La fureur de vivre
The Clash The Clash [US] (1979, Epic)
Pour éclairer le profane et contenter le puriste, il est déjà bon de préciser certaines choses. Le premier album des Clash paraît en Grande-Bretagne en 1977 mais ne paraîtra que deux ans plus tard aux États-Unis, avec une tracklist modifiée, incluant cinq singles parus entre-temps, et non des moindres: Clash city rockers, Complete control, (White man) In Hammersmith Palais, I fought the law et Jail guitar doors. C’est de cette version dont il sera question ici.
On a affaire ici à une œuvre séminale, carte maîtresse du punk-rock déferlant alors sur la scène rock mondiale. Dès le riff de Clash city rockers, Jones, Strummer, Headon et Simonon enjoignent l’auditeur à prendre position, gang rebelle et fort en gueule bien décidé à mettre le vieux monde cul par-dessus tête. Princes du riff, les Clash montent ici d’impressionnantes barricades électriques et dégoupillent leurs morceaux comme autant de grenades incendiaires.

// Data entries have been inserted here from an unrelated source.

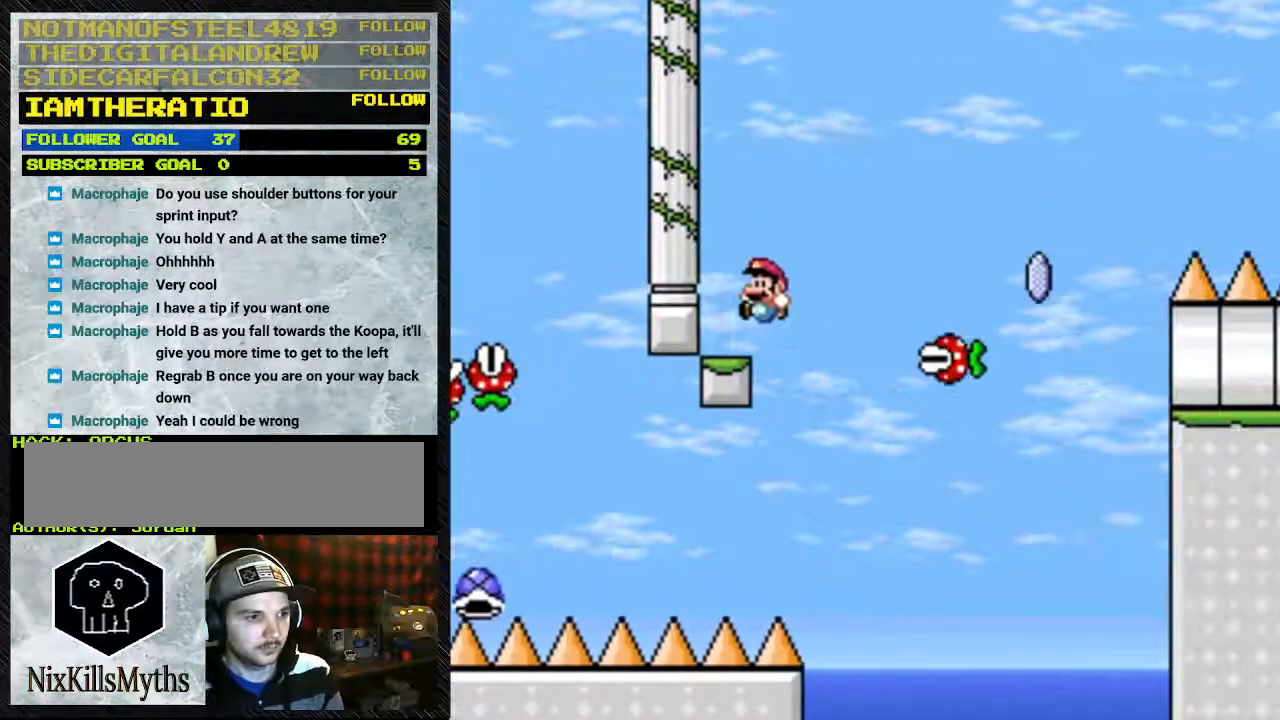
{"dt_ms": 500, "buttons": ["Y", "DPAD_RIGHT"], "events": [[133, "B", "up"], [133, "DPAD_LEFT", "up"], [267, "DPAD_RIGHT", "down"]]}
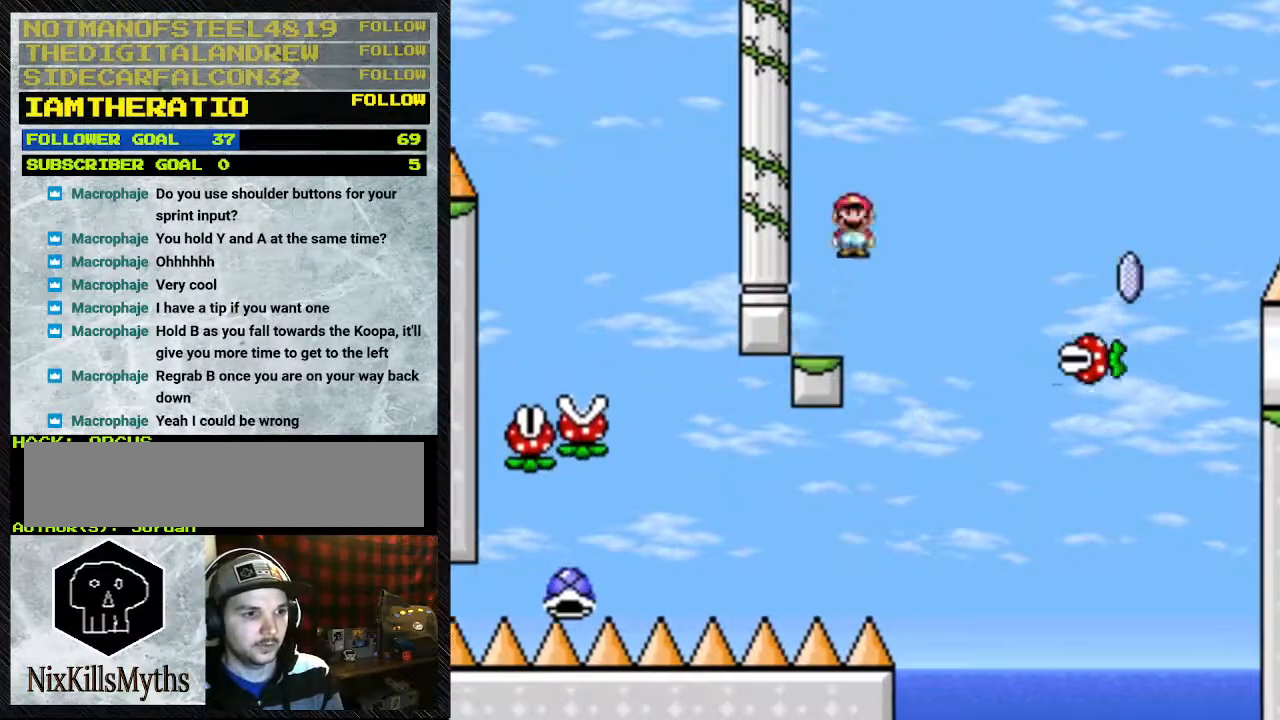
{"dt_ms": 500, "buttons": ["A", "Y", "DPAD_RIGHT"], "events": [[33, "A", "down"]]}
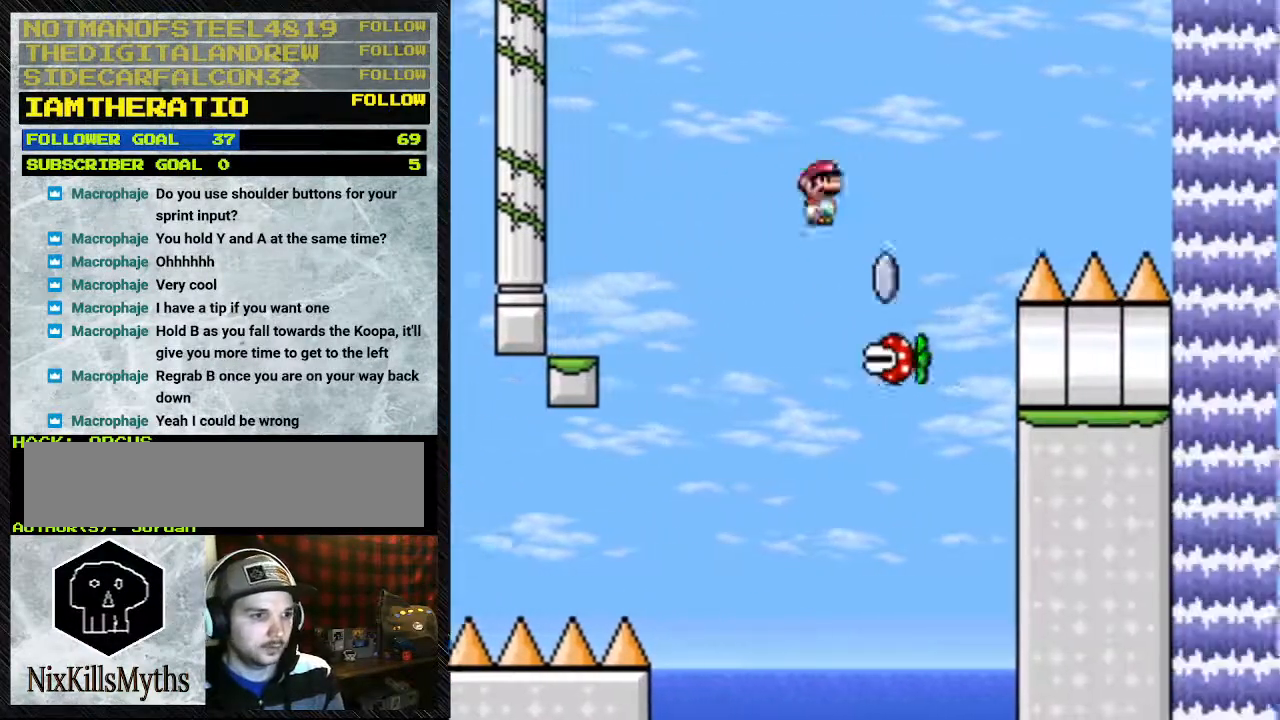
{"dt_ms": 500, "buttons": ["A", "Y", "DPAD_RIGHT"], "events": []}
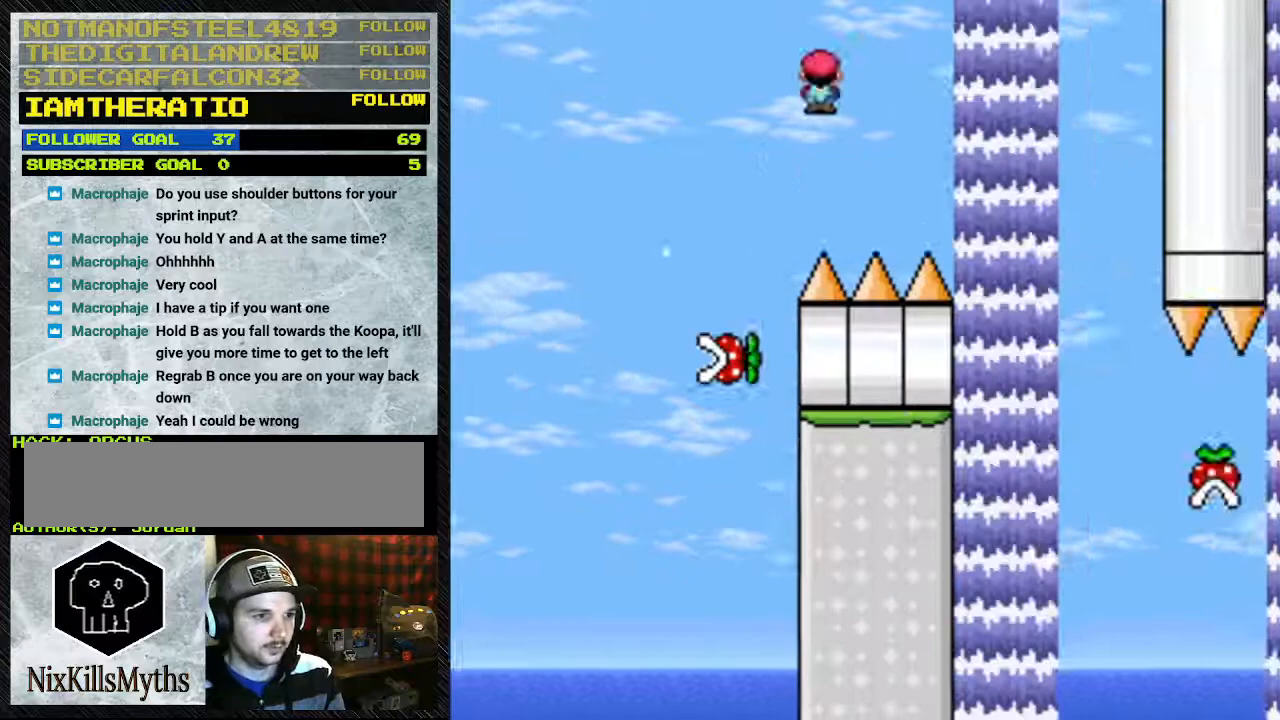
{"dt_ms": 500, "buttons": ["Y", "DPAD_RIGHT"], "events": [[500, "A", "up"]]}
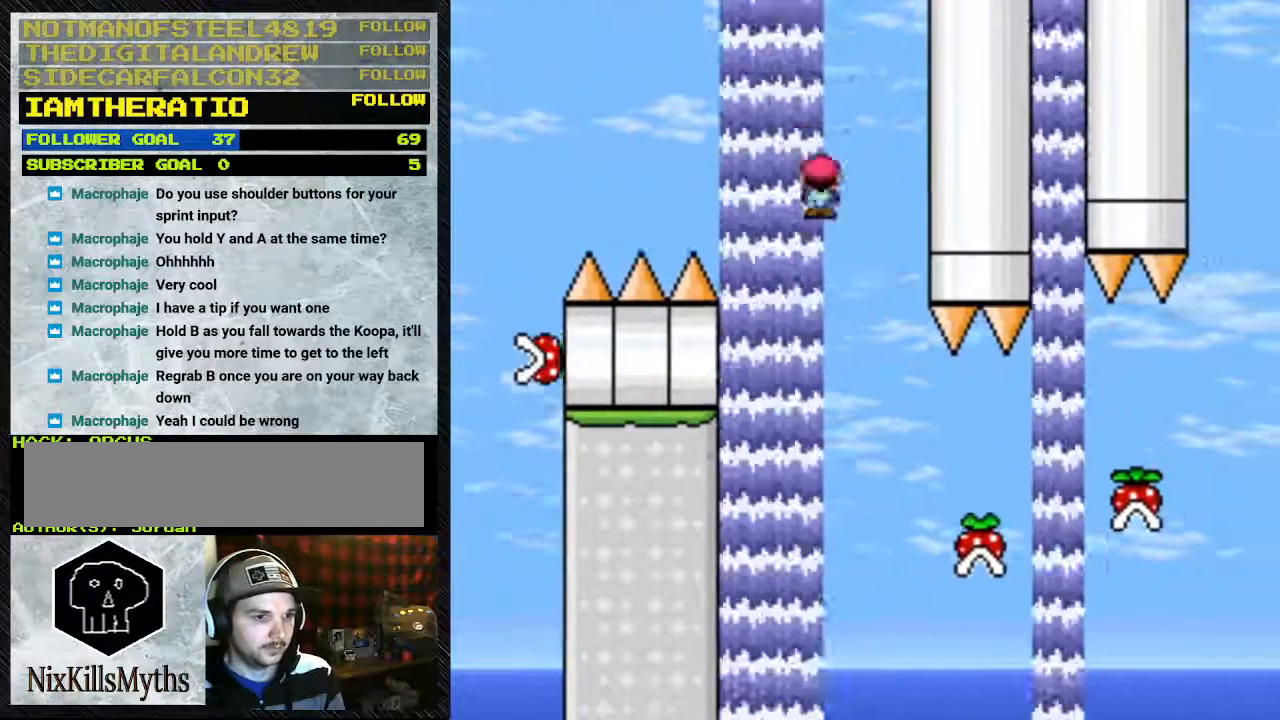
{"dt_ms": 500, "buttons": ["Y", "DPAD_RIGHT"], "events": []}
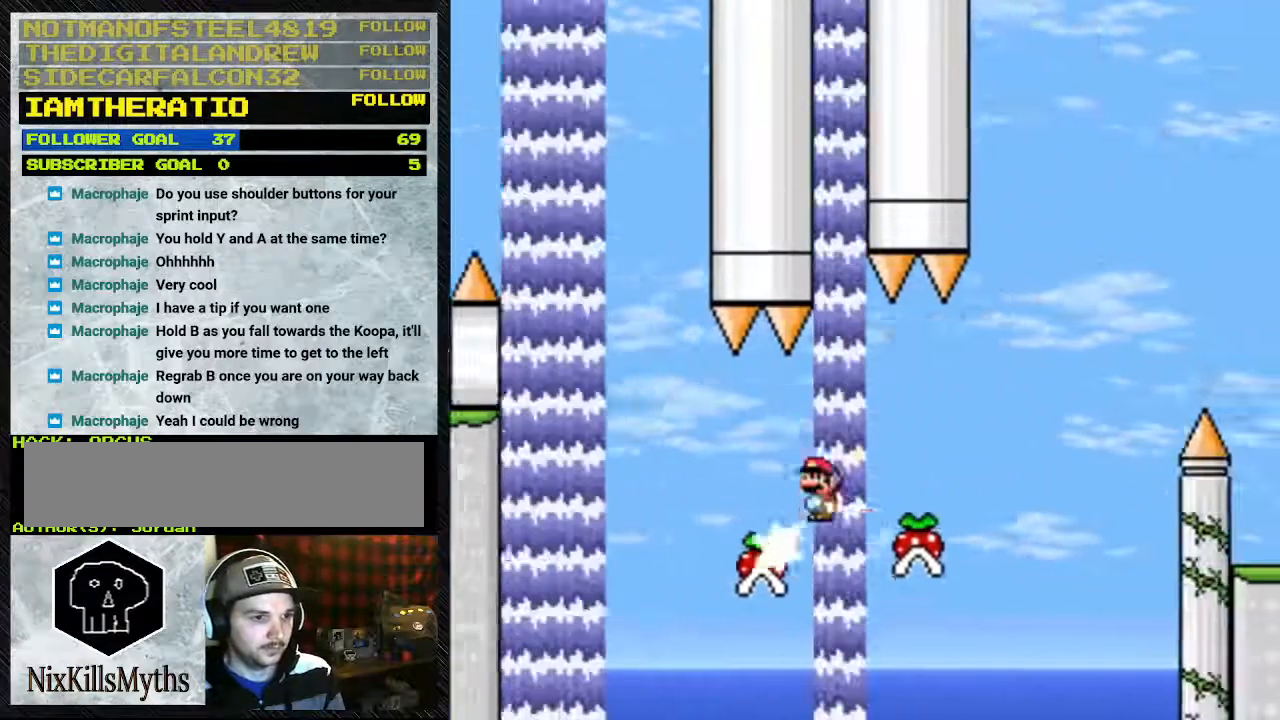
{"dt_ms": 500, "buttons": ["A", "Y", "DPAD_RIGHT"], "events": [[200, "A", "down"]]}
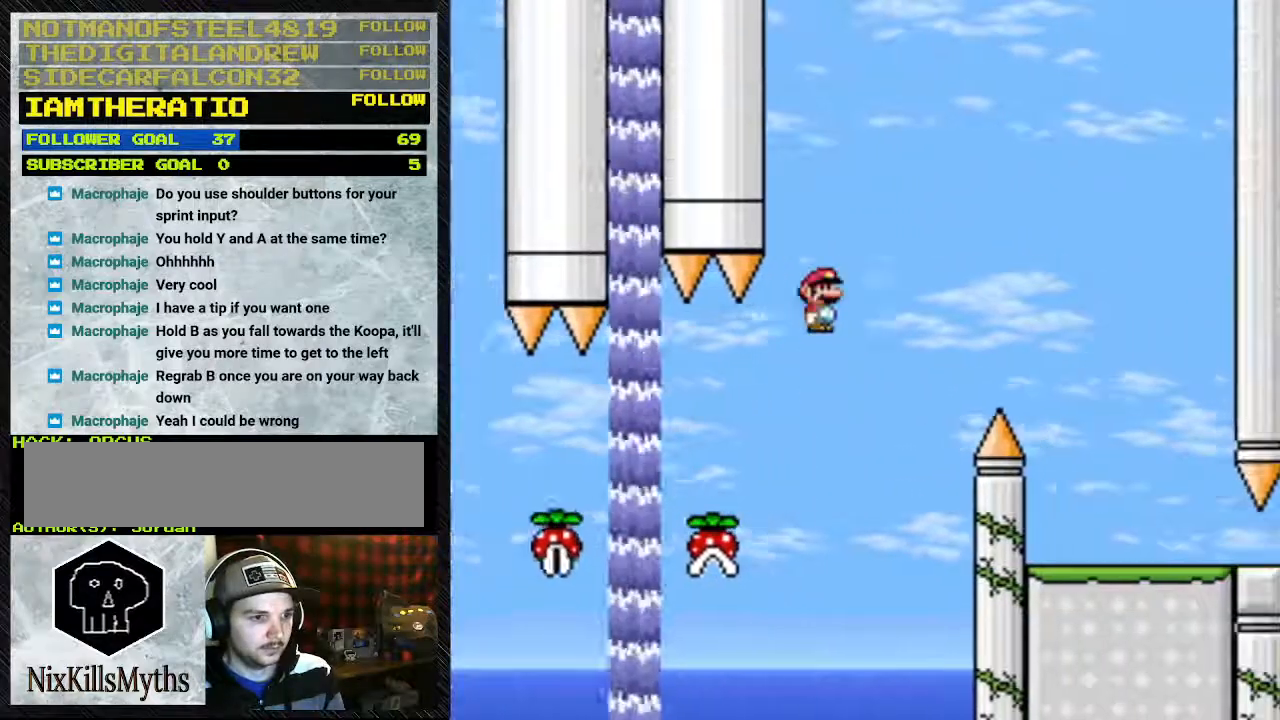
{"dt_ms": 500, "buttons": ["A", "Y", "DPAD_RIGHT"], "events": []}
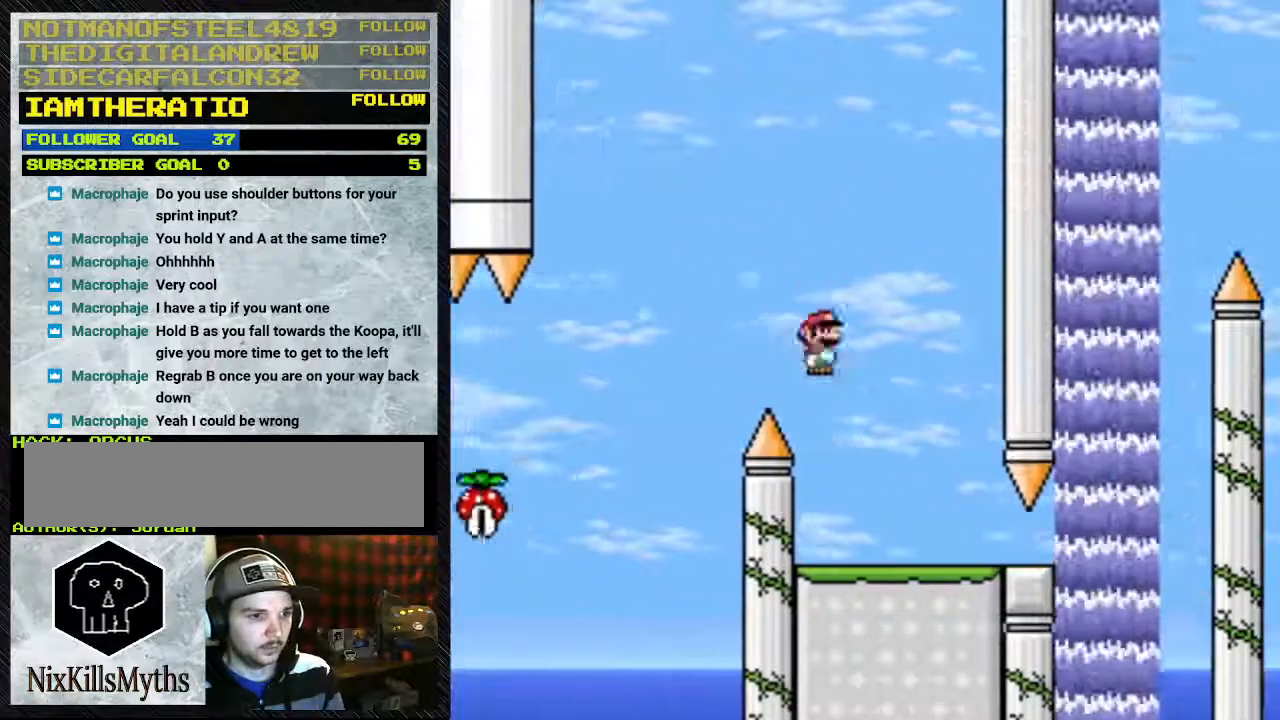
{"dt_ms": 1000, "buttons": ["Y"], "events": [[300, "A", "up"], [500, "DPAD_LEFT", "down"], [500, "DPAD_RIGHT", "up"], [667, "DPAD_LEFT", "up"], [800, "DPAD_RIGHT", "down"], [1000, "DPAD_RIGHT", "up"]]}
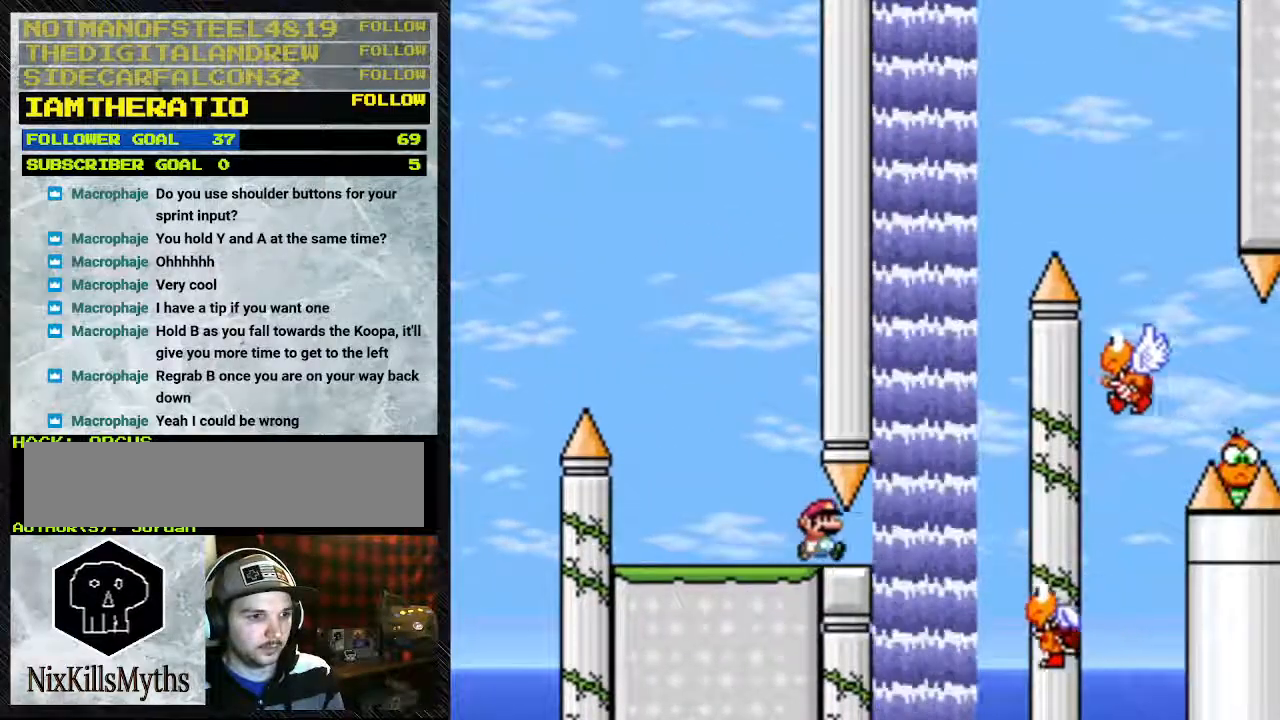
{"dt_ms": 500, "buttons": ["B", "Y", "DPAD_RIGHT"], "events": [[100, "DPAD_RIGHT", "down"], [467, "B", "down"]]}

A l’énergie brute du punk, les Clash ont l’intelligence d’adjoindre une ouverture d’esprit rare, devinant très vite la synergie que pourrait produire la collision entre le punk et le reggae, ces deux musiques de combat. On retrouve ainsi dans ce premier album la matrice des grandes œuvres à venir comme London calling, et on y trouve déjà cette insubordination élégante et bravache, en appelant à l’émeute (White riot) dans une Angleterre abrutie d’ennui (London’s burning) .
Les Clash balancent ici une première salve d’hymnes punk explosifs et incendiaires, du génial Clash city rockers à l’urgent White riot, du rageur Complete control (charge cinglante contre leur maison de disques ayant imposé contre leur avis la sortie de Remote control en single) au goguenard Career opportunities (“They offered me the office, offered me the shop / They said I’d better take anything they’d got / Do you wanna make tea at the BBC / Do you wanna be, do you really wanna be a cop? ” ) . Les Clash affichent également leurs accointances avec le reggae en reprenant Police and thieves de Junior Murvin et en se fendant surtout de l’immense (White man) In Hammersmith Palais, un de mes morceaux préférés du groupe. On retiendra aussi l’extraordinaire I fought the law, éclatant comme une supernova irradiant du même éclat à chaque écoute.
Avec ce premier chef-d’œuvre brut, les Clash démontraient une fois de plus que la colère mariée à l’intelligence en devient cent fois plus percutante. Ils posaient surtout la première pierre d’une œuvre fertile, qui culminera plus tard à d’autres altitudes.